My other dye experiment is going to be walnut hulls, kindly given by an online spinning friend. Without adding any other chemicals, simmered hulls give a dark brown. I’ve never actually used walnut hulls myself, so I’m completely guessing on how much to use. I stuck 100g of it in a nylon stocking to soak for a few days and the water is good and black. I’ve got about 750g of wool yarn and no expectations.

I finished two of the millspun copies and added the new pictures. I spun the fat single for the Brown Sheep sample and then had to go back and remove twist because it had too much. Ick. Now I guess I’ll start on the next one, I’ll do both from commercial Merino top. The others would have come out smoother if I had done that, but I had to use fleece to match colors.

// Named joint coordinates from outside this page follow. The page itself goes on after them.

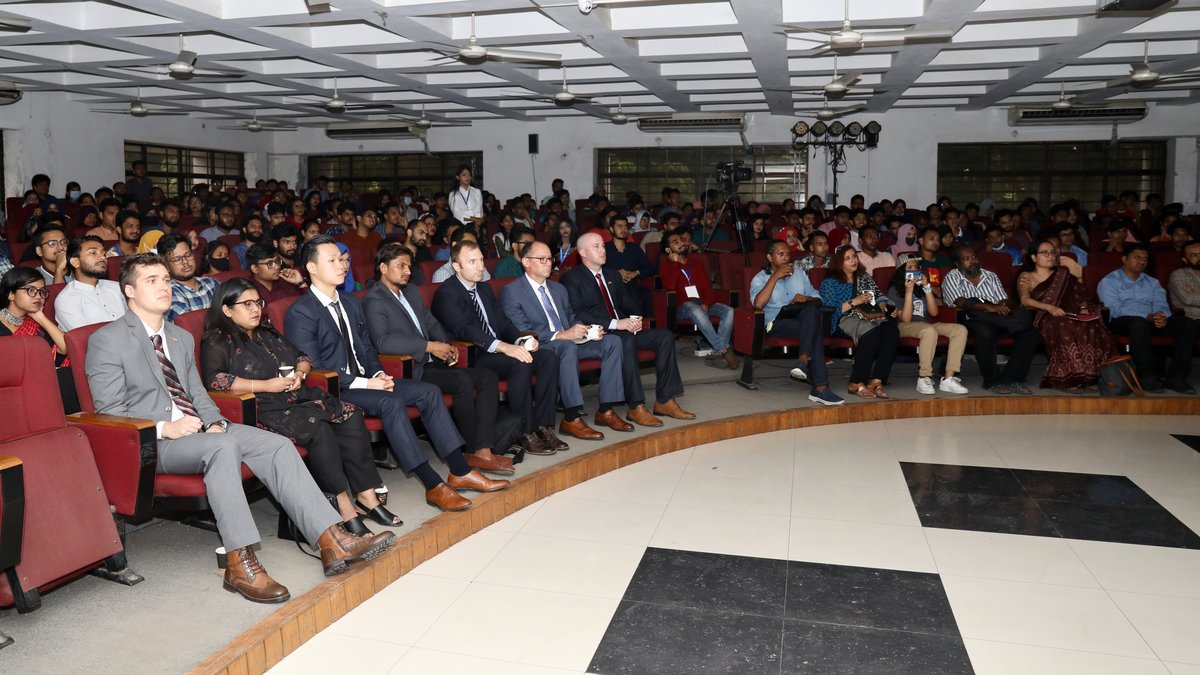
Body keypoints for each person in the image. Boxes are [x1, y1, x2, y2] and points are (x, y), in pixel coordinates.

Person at [86, 254, 393, 603]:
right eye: (151, 280)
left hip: (198, 430)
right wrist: (164, 428)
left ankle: (331, 539)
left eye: (166, 280)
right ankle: (238, 561)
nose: (164, 286)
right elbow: (109, 414)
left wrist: (216, 421)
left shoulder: (179, 337)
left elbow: (197, 392)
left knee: (277, 444)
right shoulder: (107, 340)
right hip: (155, 442)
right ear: (129, 290)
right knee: (223, 448)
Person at [286, 235, 507, 512]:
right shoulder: (301, 312)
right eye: (332, 260)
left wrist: (379, 373)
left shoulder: (351, 302)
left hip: (368, 379)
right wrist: (368, 382)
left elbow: (367, 347)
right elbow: (316, 370)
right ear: (312, 268)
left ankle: (460, 470)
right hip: (336, 388)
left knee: (429, 391)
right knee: (391, 402)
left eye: (343, 259)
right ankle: (433, 484)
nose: (342, 265)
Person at [200, 279, 402, 532]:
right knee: (318, 427)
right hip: (259, 408)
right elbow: (216, 381)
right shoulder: (218, 339)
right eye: (247, 304)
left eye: (258, 303)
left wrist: (299, 374)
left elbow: (303, 357)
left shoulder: (266, 331)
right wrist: (266, 386)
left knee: (350, 415)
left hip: (295, 397)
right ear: (227, 309)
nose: (255, 310)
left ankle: (366, 497)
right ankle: (342, 507)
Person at [363, 244, 514, 474]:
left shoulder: (411, 291)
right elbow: (383, 342)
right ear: (383, 268)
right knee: (461, 381)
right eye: (400, 266)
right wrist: (429, 347)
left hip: (432, 361)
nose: (407, 271)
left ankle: (483, 449)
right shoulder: (374, 299)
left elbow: (432, 323)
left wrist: (447, 345)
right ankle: (469, 450)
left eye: (409, 266)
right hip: (410, 368)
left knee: (486, 376)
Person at [431, 239, 564, 456]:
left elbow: (502, 322)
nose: (480, 266)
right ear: (456, 266)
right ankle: (525, 431)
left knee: (548, 358)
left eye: (481, 260)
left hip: (499, 349)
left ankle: (544, 426)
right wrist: (504, 347)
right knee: (519, 363)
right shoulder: (447, 293)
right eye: (472, 262)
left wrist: (521, 341)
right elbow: (465, 330)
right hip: (474, 355)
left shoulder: (483, 289)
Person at [562, 233, 696, 425]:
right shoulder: (572, 278)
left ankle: (665, 400)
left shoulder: (612, 274)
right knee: (626, 340)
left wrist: (635, 319)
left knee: (665, 336)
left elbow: (630, 302)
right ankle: (635, 406)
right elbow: (579, 313)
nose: (603, 250)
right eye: (596, 246)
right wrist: (617, 324)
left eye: (603, 246)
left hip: (623, 329)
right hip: (599, 334)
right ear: (582, 252)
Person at [501, 242, 624, 439]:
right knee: (567, 347)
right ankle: (571, 417)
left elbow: (572, 318)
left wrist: (587, 330)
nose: (548, 263)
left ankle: (606, 410)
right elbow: (520, 330)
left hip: (569, 343)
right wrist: (561, 335)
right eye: (542, 259)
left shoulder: (558, 289)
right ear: (526, 262)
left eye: (550, 259)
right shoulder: (512, 291)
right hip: (543, 346)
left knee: (612, 342)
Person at [749, 241, 844, 406]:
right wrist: (774, 277)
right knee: (814, 329)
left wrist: (806, 298)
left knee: (811, 310)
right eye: (781, 254)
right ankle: (820, 387)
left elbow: (817, 297)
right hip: (776, 322)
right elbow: (758, 304)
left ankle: (803, 361)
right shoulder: (759, 278)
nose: (786, 258)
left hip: (801, 318)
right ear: (770, 257)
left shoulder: (800, 274)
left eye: (788, 254)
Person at [1017, 240, 1114, 391]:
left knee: (1090, 324)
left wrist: (1083, 307)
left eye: (1053, 252)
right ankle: (1070, 377)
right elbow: (1025, 301)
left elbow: (1081, 296)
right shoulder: (1027, 276)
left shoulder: (1063, 274)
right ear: (1034, 257)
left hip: (1070, 314)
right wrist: (1050, 307)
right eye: (1045, 253)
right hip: (1044, 316)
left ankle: (1089, 377)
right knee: (1063, 325)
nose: (1050, 256)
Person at [1098, 243, 1195, 393]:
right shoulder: (1109, 281)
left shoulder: (1152, 282)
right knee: (1138, 324)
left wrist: (1161, 316)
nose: (1141, 262)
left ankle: (1176, 377)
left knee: (1187, 324)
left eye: (1145, 259)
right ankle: (1147, 376)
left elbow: (1161, 304)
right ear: (1124, 259)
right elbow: (1114, 309)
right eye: (1136, 257)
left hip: (1151, 319)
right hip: (1123, 320)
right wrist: (1147, 316)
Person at [941, 246, 1037, 395]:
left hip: (998, 318)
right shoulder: (951, 277)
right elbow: (960, 302)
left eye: (974, 257)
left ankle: (1011, 378)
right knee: (984, 330)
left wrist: (1003, 307)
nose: (972, 261)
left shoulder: (990, 275)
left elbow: (1003, 298)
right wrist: (989, 307)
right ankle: (991, 380)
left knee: (1029, 332)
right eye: (967, 259)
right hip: (970, 320)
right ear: (957, 264)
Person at [819, 246, 899, 399]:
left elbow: (880, 296)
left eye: (854, 256)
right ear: (838, 262)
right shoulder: (830, 283)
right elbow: (829, 310)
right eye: (847, 258)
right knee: (872, 333)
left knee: (891, 331)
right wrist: (854, 302)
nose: (853, 260)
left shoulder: (864, 277)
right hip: (845, 318)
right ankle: (856, 382)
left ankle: (876, 380)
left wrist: (886, 305)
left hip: (870, 315)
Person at [659, 230, 739, 369]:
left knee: (729, 311)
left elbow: (707, 287)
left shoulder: (696, 263)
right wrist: (675, 263)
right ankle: (724, 350)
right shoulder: (666, 265)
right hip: (682, 306)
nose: (681, 243)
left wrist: (707, 302)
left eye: (681, 240)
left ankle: (717, 351)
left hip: (701, 303)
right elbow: (670, 286)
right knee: (694, 309)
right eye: (675, 242)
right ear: (668, 249)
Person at [889, 260, 970, 395]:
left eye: (916, 267)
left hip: (926, 325)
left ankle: (948, 378)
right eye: (910, 268)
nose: (914, 270)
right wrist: (908, 292)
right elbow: (906, 319)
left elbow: (934, 313)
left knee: (960, 330)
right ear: (902, 271)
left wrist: (927, 288)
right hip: (904, 326)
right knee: (929, 330)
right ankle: (924, 377)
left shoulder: (921, 289)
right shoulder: (895, 290)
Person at [55, 236, 127, 332]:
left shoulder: (117, 287)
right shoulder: (66, 299)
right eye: (93, 253)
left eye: (104, 254)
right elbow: (85, 338)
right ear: (76, 262)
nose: (102, 257)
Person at [158, 234, 219, 321]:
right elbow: (190, 324)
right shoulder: (168, 294)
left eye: (188, 255)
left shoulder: (211, 282)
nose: (185, 262)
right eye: (177, 259)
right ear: (166, 266)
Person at [1167, 240, 1200, 393]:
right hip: (1189, 319)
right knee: (1188, 326)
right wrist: (1193, 296)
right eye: (1194, 255)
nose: (1199, 257)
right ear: (1185, 260)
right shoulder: (1179, 274)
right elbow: (1188, 299)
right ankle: (1177, 378)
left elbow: (1194, 298)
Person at [449, 166, 484, 231]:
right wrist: (473, 218)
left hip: (476, 224)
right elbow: (457, 213)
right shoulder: (453, 194)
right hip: (460, 225)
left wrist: (476, 220)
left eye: (469, 175)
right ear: (457, 177)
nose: (467, 177)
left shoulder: (477, 191)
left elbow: (479, 211)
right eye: (464, 175)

I’m waiting for the water to boil to steam more blue yarn for a second attempt at the Andean swatch. I hosed the warp tension so badly I gave up and pulled it apart. I can still use most of the yarn but I need more blue and white for the pattern. If I’m going to re-do the white yarn anyway, I am going to go get some different fleece out of storage. The Blue-faced Leicester is nice, but the staple length is shorter than I’d like. I think the Shetland will do. I hope to get it warped by this weekend so I can work on it at a local spinning event Saturday.

This winding skeins business is getting really old. I’m doing fast skeins right now, so it seems like I get two new ones finished for every one wound.

Another weekend of spinning. This is about how it’s going to be until everything is done. I finished more yarns over the weekend and now that The Boyfriend is done borrowing my camera I’ll get pictures taken. A local knitting group did a dye workshop a few blocks away, I stopped by for a visit Saturday afternoon and ended up with a bottle of extra dye. I need to dye some of the Andean two-ply for the traditional three color patterns, so now I have medium gray, white and blue. The white is from a Blue-faced Leicester top I picked up for fun, it’s similar fiber although not so long a staple length.

I also did the drop spindle skein, again because I didn’t like how it came out the first time. The fiber for that was a grab-bag of fleece that appears to be Border Leicester. It was cotted (tangled) and had some color variation, so I flicked, drum carded and then combed just a little. Saturday I reeled some silk and Sunday was the guild meeting where I did fiber prep. I tried an experiment with the mystery farm fleece, a 4/3 12-ply cable. It was lofty and bouncy and huge, and with that many plies it doesn’t matter what the single looks like. But the fiber is filthy, so there I was with the dog brush yet again to get the junk out. It’s short and fine and crimpy but obviously has some down breed in it. The woman from the farm thinks it might be part Rambouillet, closely related to Merino, but there’s no way to really know.

Today I’m working on the remaining woolen with the Suffolk fleece. I used a friend’s drum carder to make batts and now I’m tearing them into chunks to make rolags. I couldn’t do it with hand cards because I couldn’t get batts large enough for the yarn I need. I’m also doing it with the quill, because it has to be large and low twist. Long draw works really well that way and the Lendrum quill head is huge. It’s weird to work with this big spike pointing directly at me, I can’t draft as far as with a normal position but this yarn doesn’t take long. Even if it’s still slower to spin than it should be because I have to get it as perfectly even as possible. Woolen just doesn’t like to do that.